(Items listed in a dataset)

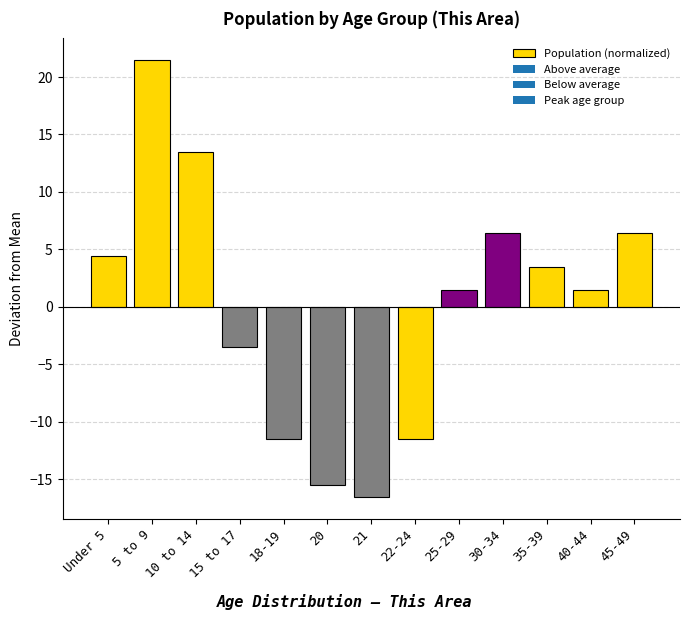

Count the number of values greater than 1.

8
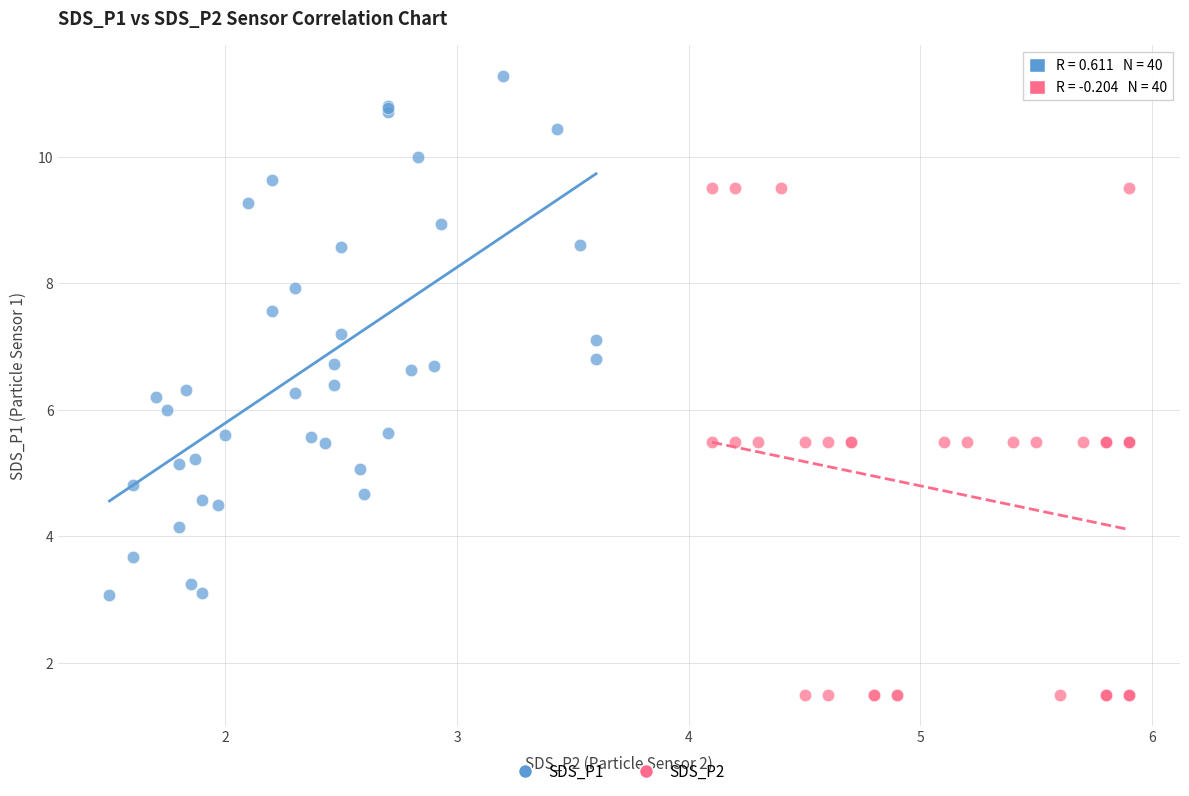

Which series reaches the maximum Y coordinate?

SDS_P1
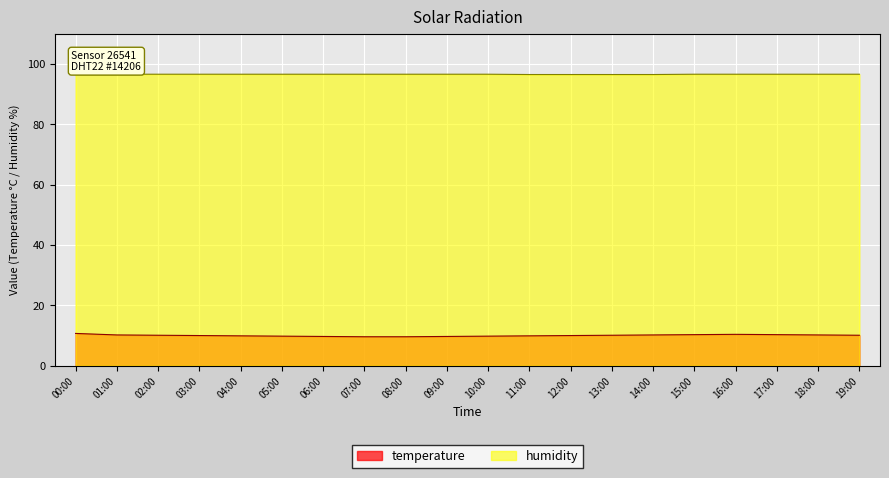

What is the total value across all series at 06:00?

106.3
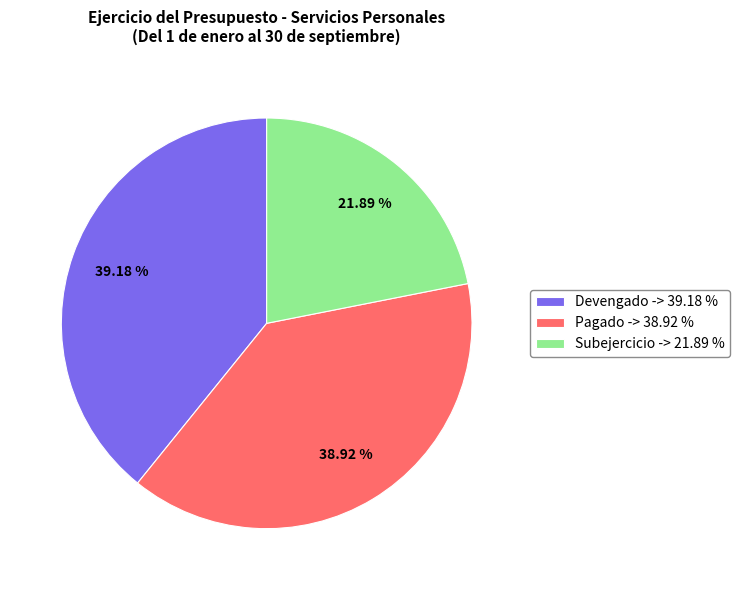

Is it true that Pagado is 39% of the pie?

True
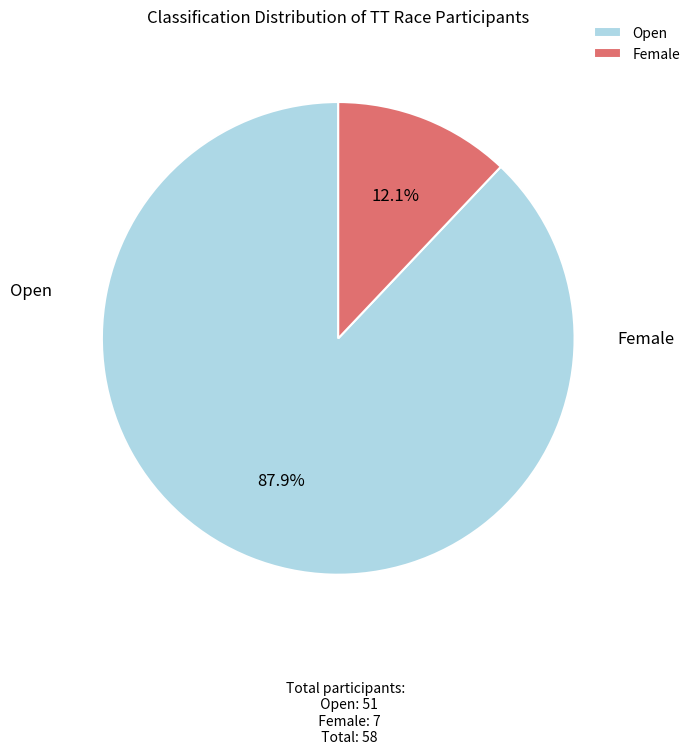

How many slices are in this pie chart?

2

**Problem to solve**
Transcribe every line of text in the data above word for word, leaving out the pictures.

**Answer to the exercise**
Count the number of values greater than 1.

8

Which series reaches the maximum Y coordinate?

SDS_P1

What is the total value across all series at 06:00?

106.3

Is it true that Pagado is 39% of the pie?

True

How many slices are in this pie chart?

2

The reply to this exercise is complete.